*** Opening of Information ***
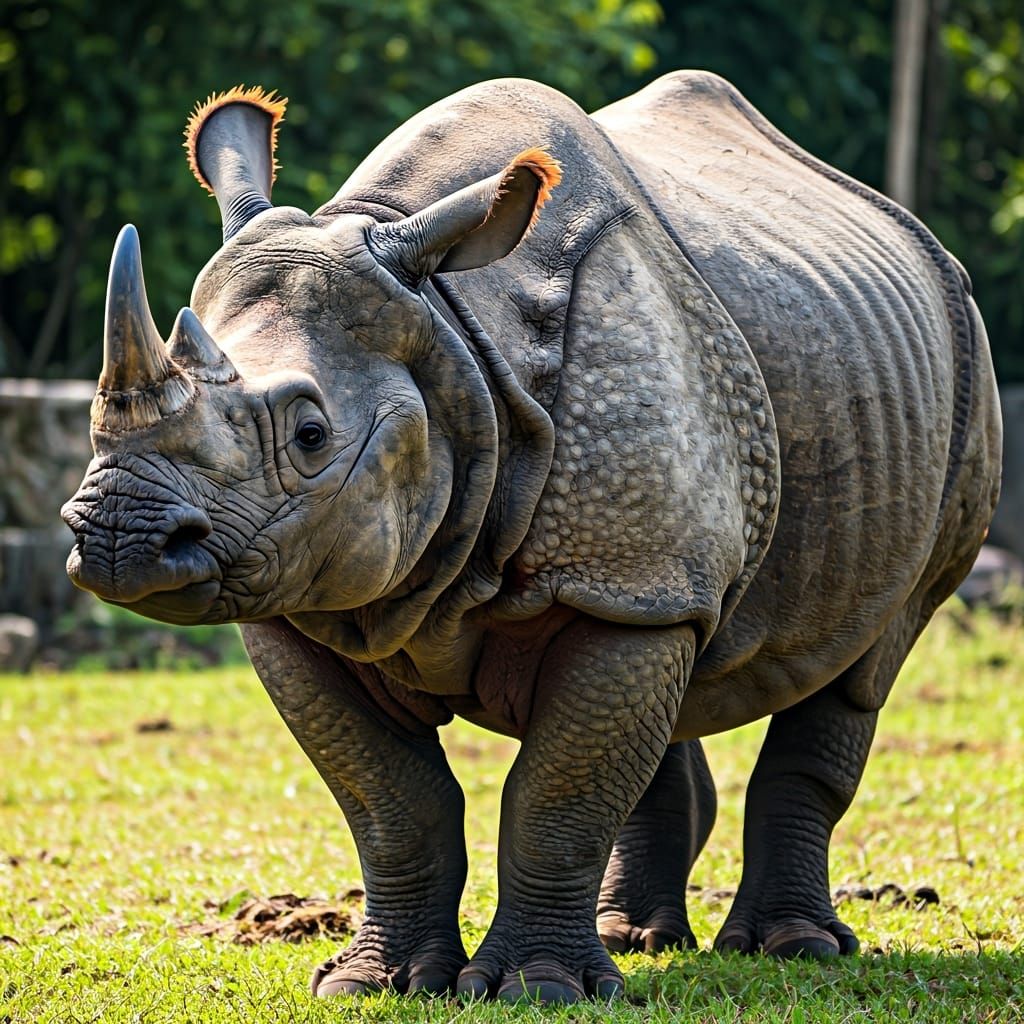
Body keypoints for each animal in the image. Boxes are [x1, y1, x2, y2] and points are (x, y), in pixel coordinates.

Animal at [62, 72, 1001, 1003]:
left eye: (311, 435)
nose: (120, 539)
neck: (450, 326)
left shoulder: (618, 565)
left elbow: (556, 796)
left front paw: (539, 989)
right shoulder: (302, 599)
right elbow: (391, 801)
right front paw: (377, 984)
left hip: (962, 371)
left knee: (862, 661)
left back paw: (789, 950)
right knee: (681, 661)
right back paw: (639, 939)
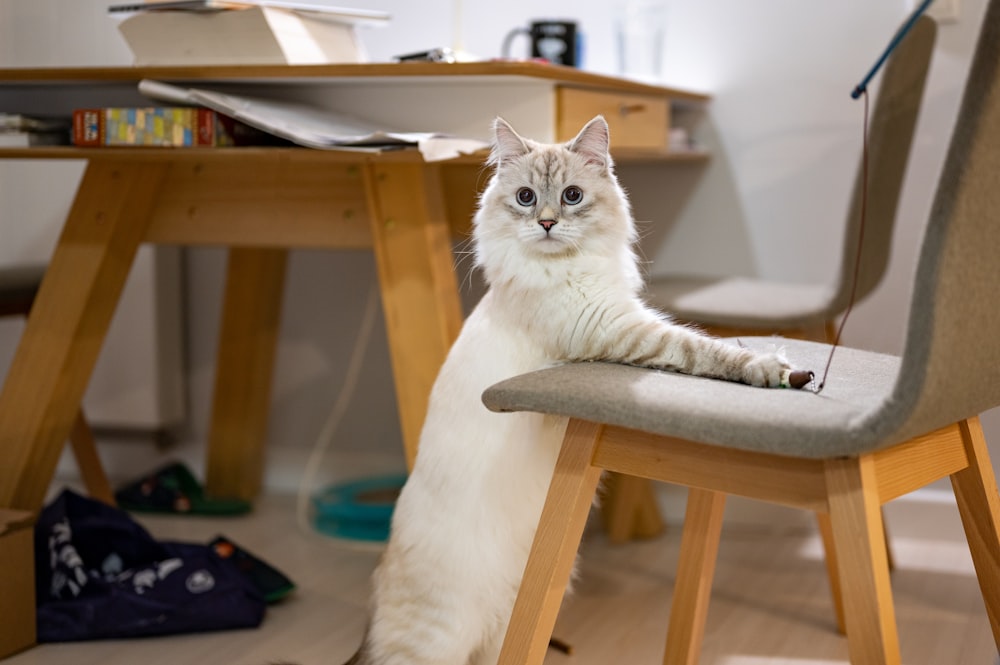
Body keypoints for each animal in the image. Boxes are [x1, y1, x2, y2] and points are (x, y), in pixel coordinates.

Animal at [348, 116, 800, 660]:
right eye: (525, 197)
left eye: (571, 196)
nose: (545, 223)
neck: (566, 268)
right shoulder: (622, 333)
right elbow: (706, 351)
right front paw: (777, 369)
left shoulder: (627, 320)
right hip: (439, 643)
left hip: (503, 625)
*** Close of Information ***
*** Opening of Information ***
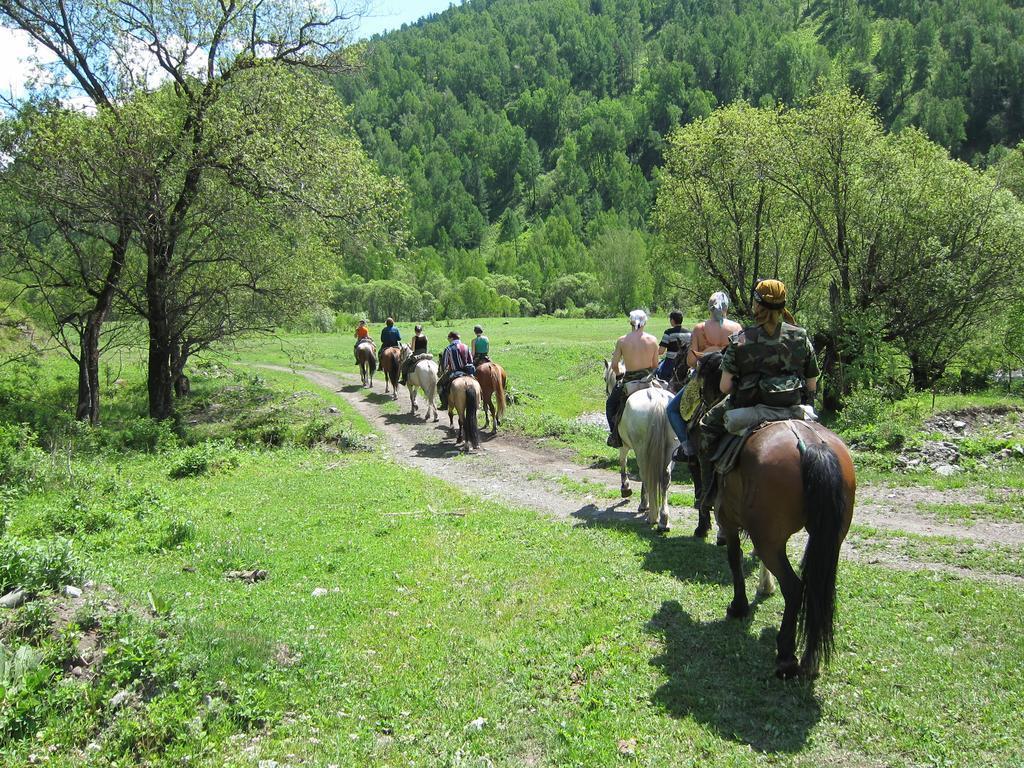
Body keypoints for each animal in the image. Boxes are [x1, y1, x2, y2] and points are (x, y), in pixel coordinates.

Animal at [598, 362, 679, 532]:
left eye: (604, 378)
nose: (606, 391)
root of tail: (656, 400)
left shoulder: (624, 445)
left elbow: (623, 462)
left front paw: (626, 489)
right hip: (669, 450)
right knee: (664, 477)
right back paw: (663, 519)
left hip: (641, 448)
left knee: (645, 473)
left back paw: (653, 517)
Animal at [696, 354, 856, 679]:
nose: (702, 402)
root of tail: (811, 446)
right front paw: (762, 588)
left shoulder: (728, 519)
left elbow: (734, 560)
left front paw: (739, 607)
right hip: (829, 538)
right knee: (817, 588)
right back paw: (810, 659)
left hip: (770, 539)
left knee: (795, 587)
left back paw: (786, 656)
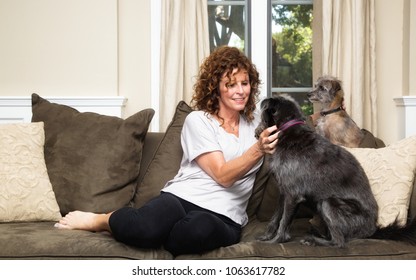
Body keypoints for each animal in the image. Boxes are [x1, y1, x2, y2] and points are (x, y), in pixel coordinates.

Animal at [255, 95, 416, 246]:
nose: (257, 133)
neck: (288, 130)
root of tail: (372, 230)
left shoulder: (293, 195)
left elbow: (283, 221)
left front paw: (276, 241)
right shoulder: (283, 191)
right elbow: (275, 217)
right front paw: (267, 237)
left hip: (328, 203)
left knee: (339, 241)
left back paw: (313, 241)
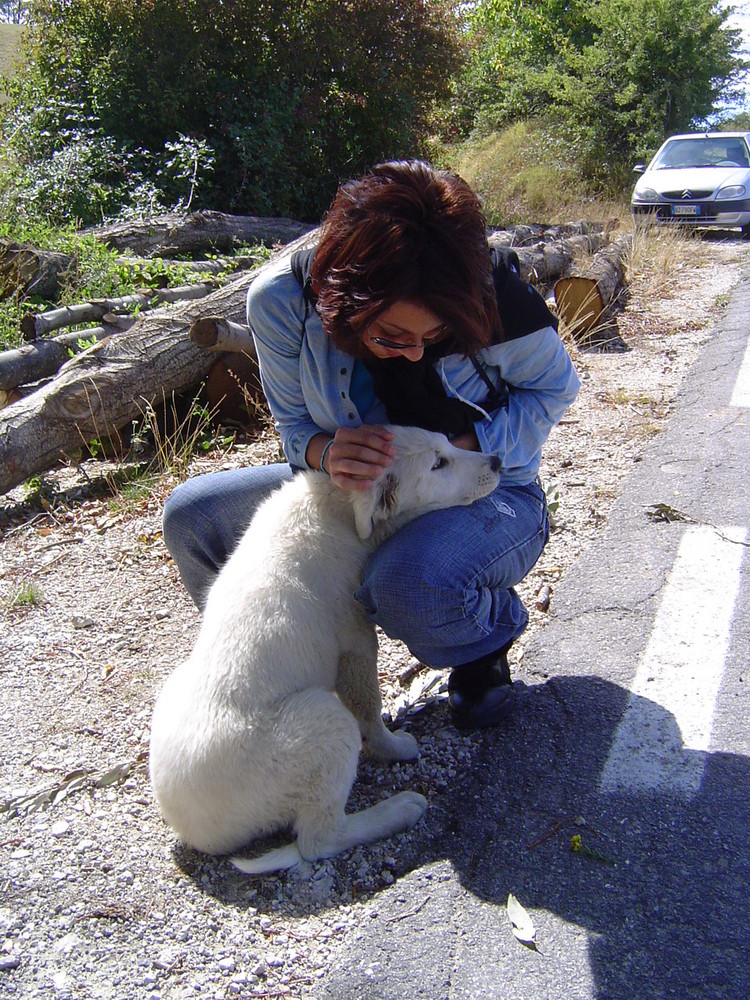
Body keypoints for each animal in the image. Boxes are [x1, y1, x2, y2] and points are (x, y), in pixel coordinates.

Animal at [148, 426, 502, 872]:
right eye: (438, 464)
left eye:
*** Close of Information ***
__Task description__: Set down again, exactly, every line above from the one with "right knee: (664, 477)" down to the one with "left hip: (328, 203)", both ends included. No pictures, and nothing else.

__Response to this exercise__:
right knee: (664, 477)
right back paw: (663, 519)
left hip: (641, 448)
left knee: (645, 473)
left back paw: (653, 517)
Animal at [696, 354, 856, 679]:
nose: (702, 402)
root of tail: (811, 446)
right front paw: (762, 588)
left shoulder: (728, 519)
left elbow: (734, 560)
left front paw: (739, 607)
right hip: (829, 538)
right knee: (817, 588)
right back paw: (810, 659)
left hip: (770, 539)
left knee: (795, 587)
left back paw: (786, 656)
Body keypoints for each animal in the image. Boxes are [x1, y1, x2, y2] and points are (x, y), in pixel coordinates.

Animal at [255, 95, 416, 246]:
nose: (257, 133)
neck: (288, 130)
root of tail: (372, 230)
left shoulder: (293, 195)
left elbow: (283, 221)
left front paw: (276, 241)
right shoulder: (283, 191)
right elbow: (275, 217)
right front paw: (267, 237)
left hip: (328, 203)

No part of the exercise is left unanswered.